Rousseau certes a cette idée de la démocratie parfaite comme démocratie directe. Il récuse la représentation. Au moins reconnaît-il la difficulté de cette démocratie directe. Et même son impossibilité : « Un gouvernement si parfait ne convient pas à des hommes »  Schmitt préfère l’acclamation au vote individuel secret (« La méthode du vote individuel secret n’est pas démocratique ») – cette acclamation païenne que Rousseau, comme Platon et saint Augustin, a condamnée le plus nettement en tant que sacrificielle. Et, comme Schmitt, avec Schmitt, tous les tenants du totalitarisme considèrent les démocraties parlementaires comme n’étant que des démocraties formelles."
JURANVILLE, 2010, ICFH

DEMOCRATIE, Autorité, Représentation, Totalitarisme

Il se produit une "crise de l'autorité" lorsque les représentants titulaires d'une charge, d'une responsabilité politique, se trouvent dénigrés et donc délégitimés par des forces contestataires (de l'intérieur) ou ennemies (de l'extérieur), leur reprochant soit un excès d'autoritarisme soit à l'inverse - le plus souvent - un excès de faiblesse. Ainsi la crise d'autorité de la démocratie, notamment parlementaire, peut sembler systémique, dans la mesure où l'autorité des représentants comme des gouvernants repose sur leur volonté explicite d'exercer ladite autorité pour réaliser le bien commun. Or c'est cette volonté qui peut faire défaut au regard de ce qu'implique de fondamentalement vertueux la vraie autorité : faire accéder l'Autre à la liberté et à l'égalité effectives, augmenter littéralement (augeo, « augmenter ») sa créativité, lui permettre d'exercer un jour, à son tour, pareille autorité qui implique nécessairement (là où il y a élection) la reconnaissance de l'oeuvre. Ainsi les régimes totalitaires (ou, à un degré moindre, tyranniques et autocratiques), qui ignorent la vraie autorité comme elles ignorent la vérité de l'oeuvre individuelle, n'ont pas de tâches plus pressantes que de saper l'autorité des démocraties, meilleur moyen d'éliminer la démocratie elle-même. Or c'est souvent la relation assumée des démocraties avec le capitalisme (en tant qu'il laisse place à l'oeuvre individuelle), et l'affaiblissement politique et moral qu'elle est censée engendrer (l'éloignement des "valeurs traditionnelles", la "perte de sens", etc., bref la "crise de l'autorité" !), qui a servi de prétexte aux anti-démocrates dans l'histoire récente, pour attaquer les démocraties et tenter d'en finir avec elles.

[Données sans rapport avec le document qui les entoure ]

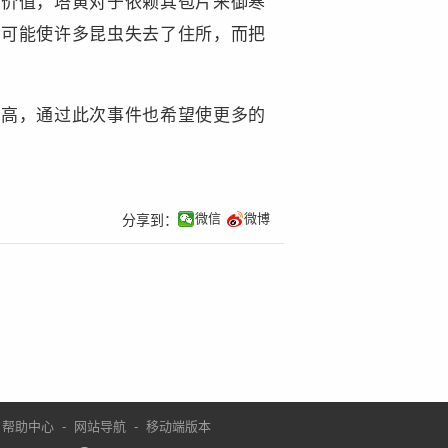
态价值，塔黄对于依赖其苞片来御寒
很可能使许多昆虫失去了住所，而把
提高，通过此次事件也希望使更多的
微信
微博
分享到：
帮助中心
-
网站导航
-
移动端版本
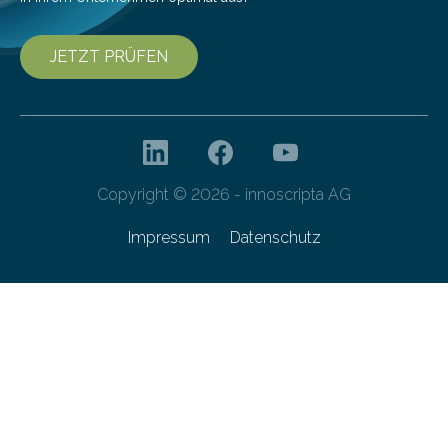
JETZT PRÜFEN
Copyright © 2026 - innoscripta AG
Impressum
Datenschutz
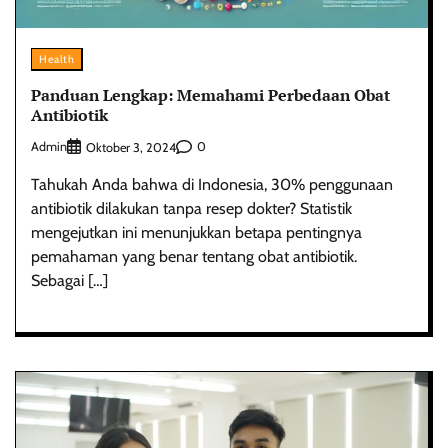
Health
Panduan Lengkap: Memahami Perbedaan Obat
Antibiotik
Admin
0
Oktober 3, 2024
Tahukah Anda bahwa di Indonesia, 30% penggunaan
antibiotik dilakukan tanpa resep dokter? Statistik
mengejutkan ini menunjukkan betapa pentingnya
pemahaman yang benar tentang obat antibiotik.
Sebagai […]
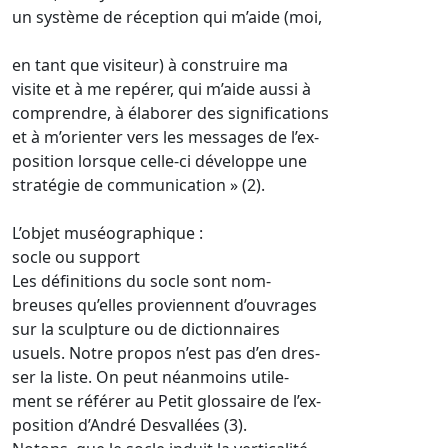
un système de réception qui m’aide (moi,
en tant que visiteur) à construire ma
visite et à me repérer, qui m’aide aussi à
comprendre, à élaborer des significations
et à m’orienter vers les messages de l’ex-
position lorsque celle-ci développe une
stratégie de communication » (2).
L’objet muséographique :
socle ou support
Les définitions du socle sont nom-
breuses qu’elles proviennent d’ouvrages
sur la sculpture ou de dictionnaires
usuels. Notre propos n’est pas d’en dres-
ser la liste. On peut néanmoins utile-
ment se référer au Petit glossaire de l’ex-
position d’André Desvallées (3).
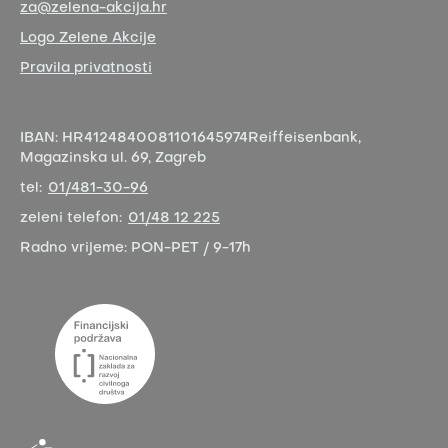
za@zelena-akcija.hr
Logo Zelene Akcije
Pravila privatnosti
IBAN:
HR4124840081101645974
Reiffeisenbank,
Magazinska ul. 69, Zagreb
tel:
01/481-30-96
zeleni telefon:
01/48 12 225
Radno vrijeme:
PON-PET / 9-17h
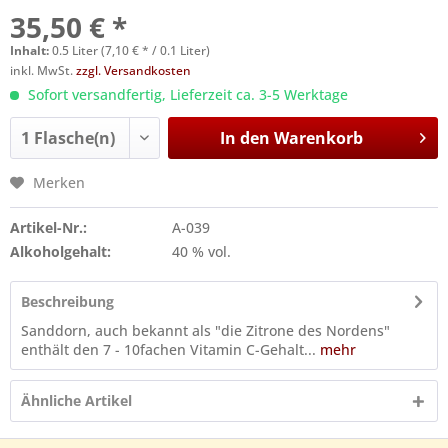
35,50 € *
Inhalt:
0.5 Liter (7,10 € * / 0.1 Liter)
inkl. MwSt.
zzgl. Versandkosten
Sofort versandfertig, Lieferzeit ca. 3-5 Werktage
In den
Warenkorb
Merken
Artikel-Nr.:
A-039
Alkoholgehalt:
40 % vol.
Beschreibung
Sanddorn, auch bekannt als "die Zitrone des Nordens"
enthält den 7 - 10fachen Vitamin C-Gehalt...
mehr
Ähnliche Artikel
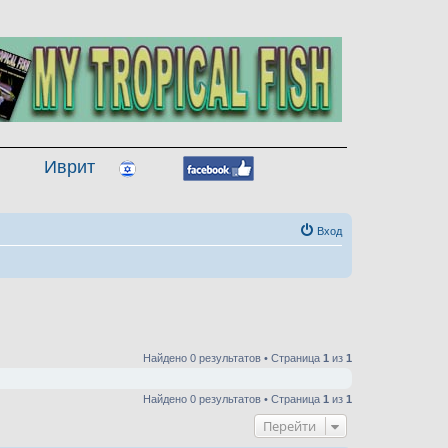
Иврит
Вход
Найдено 0 результатов • Страница
1
из
1
Найдено 0 результатов • Страница
1
из
1
Перейти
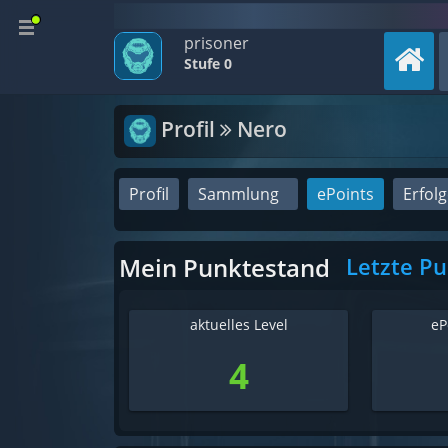
prisoner
Stufe 0
Profil
Nero
Profil
Sammlung
ePoints
Erfol
Mein Punktestand
Letzte P
aktuelles Level
eP
4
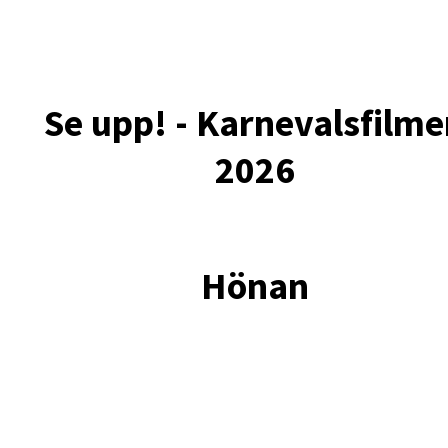
Se upp! - Karnevalsfilm
2026
Hönan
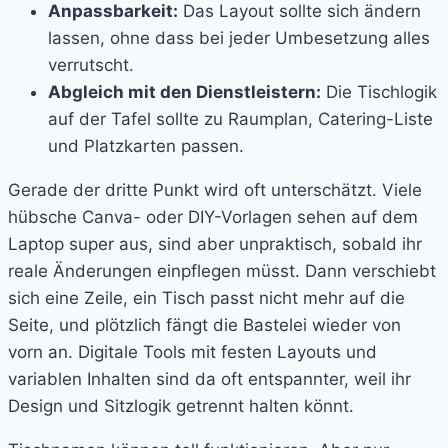
Anpassbarkeit:
Das Layout sollte sich ändern
lassen, ohne dass bei jeder Umbesetzung alles
verrutscht.
Abgleich mit den Dienstleistern:
Die Tischlogik
auf der Tafel sollte zu Raumplan, Catering-Liste
und Platzkarten passen.
Gerade der dritte Punkt wird oft unterschätzt. Viele
hübsche Canva- oder DIY-Vorlagen sehen auf dem
Laptop super aus, sind aber unpraktisch, sobald ihr
reale Änderungen einpflegen müsst. Dann verschiebt
sich eine Zeile, ein Tisch passt nicht mehr auf die
Seite, und plötzlich fängt die Bastelei wieder von
vorn an. Digitale Tools mit festen Layouts und
variablen Inhalten sind da oft entspannter, weil ihr
Design und Sitzlogik getrennt halten könnt.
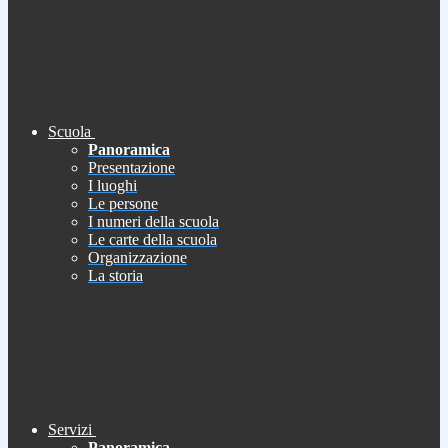
Scuola
Panoramica
Presentazione
I luoghi
Le persone
I numeri della scuola
Le carte della scuola
Organizzazione
La storia
Servizi
Panoramica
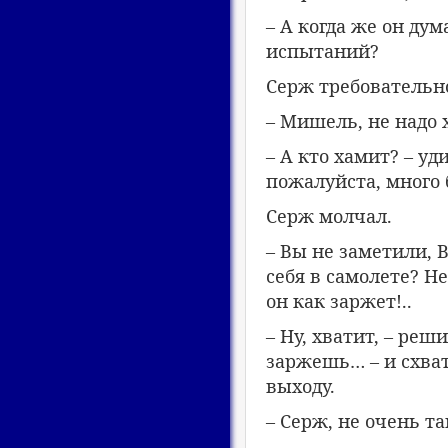
– А когда же он ду
испытаний?
Серж требовательно
– Мишель, не надо х
– А кто хамит? – у
пожалуйста, много 
Серж молчал.
– Вы не заметили, 
себя в самолете? Н
он как заржет!..
– Ну, хватит, – реш
заржешь… – и схват
выходу.
– Серж, не очень та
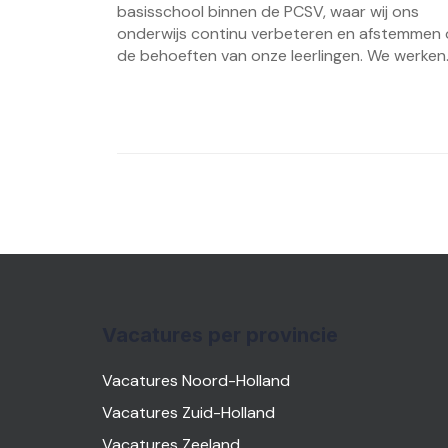
basisschool binnen de PCSV, waar wij ons
onderwijs continu verbeteren en afstemmen
de behoeften van onze leerlingen. We werken..
Vacatures per provincie
Vacatures Noord-Holland
Vacatures Zuid-Holland
Vacatures Zeeland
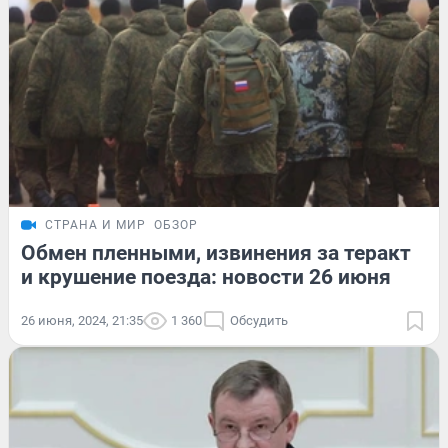
СТРАНА И МИР
ОБЗОР
Обмен пленными, извинения за теракт
и крушение поезда: новости 26 июня
26 июня, 2024, 21:35
1 360
Обсудить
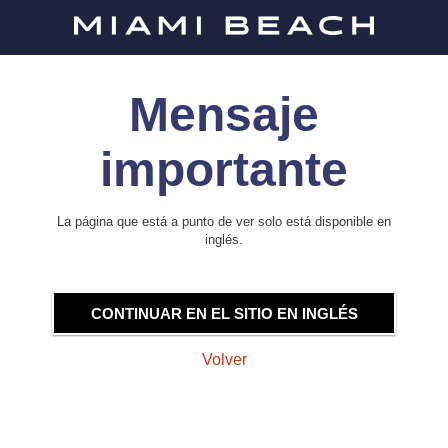
Mensaje
importante
La página que está a punto de ver solo está disponible en
inglés.
CONTINUAR EN EL SITIO EN INGLÉS
Volver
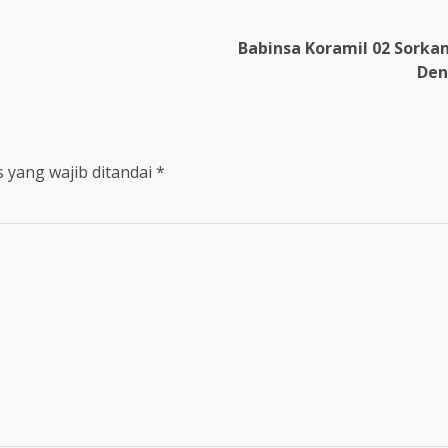
Babinsa Koramil 02 Sork
Den
 yang wajib ditandai
*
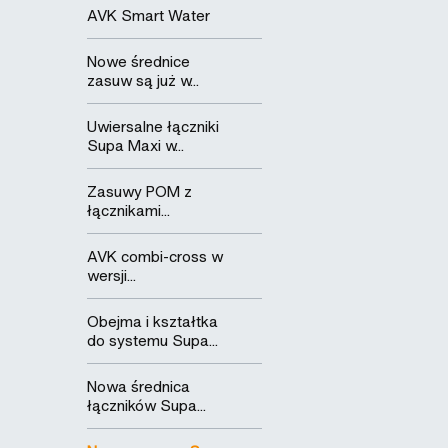
AVK Smart Water
Nowe średnice
zasuw są już w...
Uwiersalne łączniki
Supa Maxi w...
Zasuwy POM z
łącznikami...
AVK combi-cross w
wersji...
Obejma i kształtka
do systemu Supa...
Nowa średnica
łączników Supa...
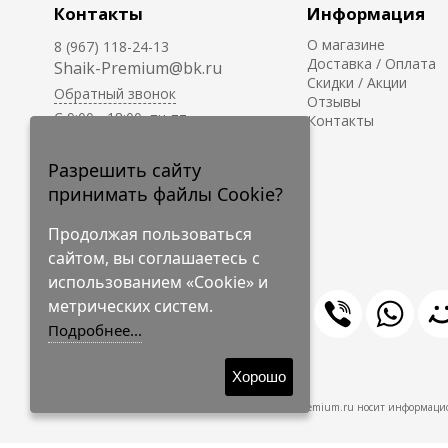
Контакты
Информация
О магазине
8 (967) 118-24-13
Доставка / Оплата
Shaik-Premium@bk.ru
Скидки / Акции
Обратный звонок
Отзывы
C 9:00 - 18:00, пн-пт
Контакты
С 10:00 - 17:00, сб-вс
Приём заказов на сайте -
Разрешить сайту
круглосуточно.
принимать файлы Cookie?
Продолжая пользоваться
сайтом, вы соглашаетесь с
использованием «Cookie» и
метрических систем.
Подробнее...
© 2009-2026 Shaik-Premium
Хорошо
Shaik-Premium.ru носит информацио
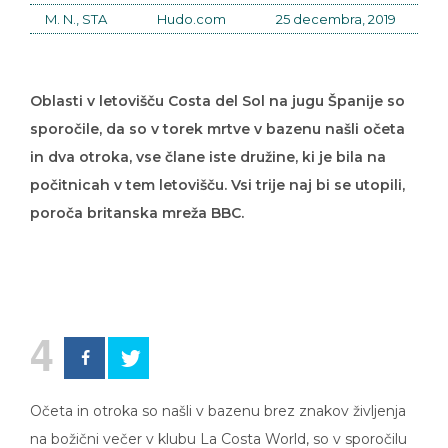
M. N., STA
Hudo.com
25 decembra, 2019
Oblasti v letovišču Costa del Sol na jugu Španije so
sporočile, da so v torek mrtve v bazenu našli očeta
in dva otroka, vse člane iste družine, ki je bila na
počitnicah v tem letovišču. Vsi trije naj bi se utopili,
poroča britanska mreža BBC.
4
Očeta in otroka so našli v bazenu brez znakov življenja
na božični večer v klubu La Costa World, so v sporočilu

"Soulignons simplement, quant à nous, que l’autorité suppose une volonté qui peut et doit devenir celle de chacun. Et qu’une inégalité est alors impliquée, mais non pas comme inégalité définitive, puisque, au contraire, elle ouvre l’espace de l’égalité. C’est l’autorité des parents sur les enfants (futurs parents). Des maîtres sur les élèves (futurs maîtres). Des auteurs sur les lecteurs (futurs auteurs). L’autorité n’augmente pas simplement la fondation, comme le dit Hannah Arendt. Elle augmente (augeo, « augmenter »  ; auctor, « celui qui augmente ») toujours davantage la puissance créatrice et fécondante, comme cela avait été voulu lors de la Création."
JURANVILLE, 2010, ICFH

DEMOCRATIE, Religion, Politique, Capitalisme

Certes il semblerait que la démocratie s'établisse originellement - ce fut le cas à Athènes avec les réformes de Clisthène, a fortiori dans les démocraties contemporaines - contre l'emprise de la religion sur le politique, contre ses hiérarchies, en instituant le politique avant tout comme un espace public et laïc. Sauf que le peuple n'en conserve pas moins ses tendances profondément païennes et sacrificielles, renouant incessamment avec l'idolâtrie, refusant de voir émerger l'individu dans son autonomie. D'où la nécessité, pour la philosophie devant accomplir la démocratie, de reconnaître, d'une part la portée politique des grandes religions, en particulier celle du christianisme (qui seul peut faire entendre et accepter universellement la voix de l'individu, fondement de la démocratie), d'autre part la place du capitalisme comme institution assumant une forme inévitable et minimale de paganisme.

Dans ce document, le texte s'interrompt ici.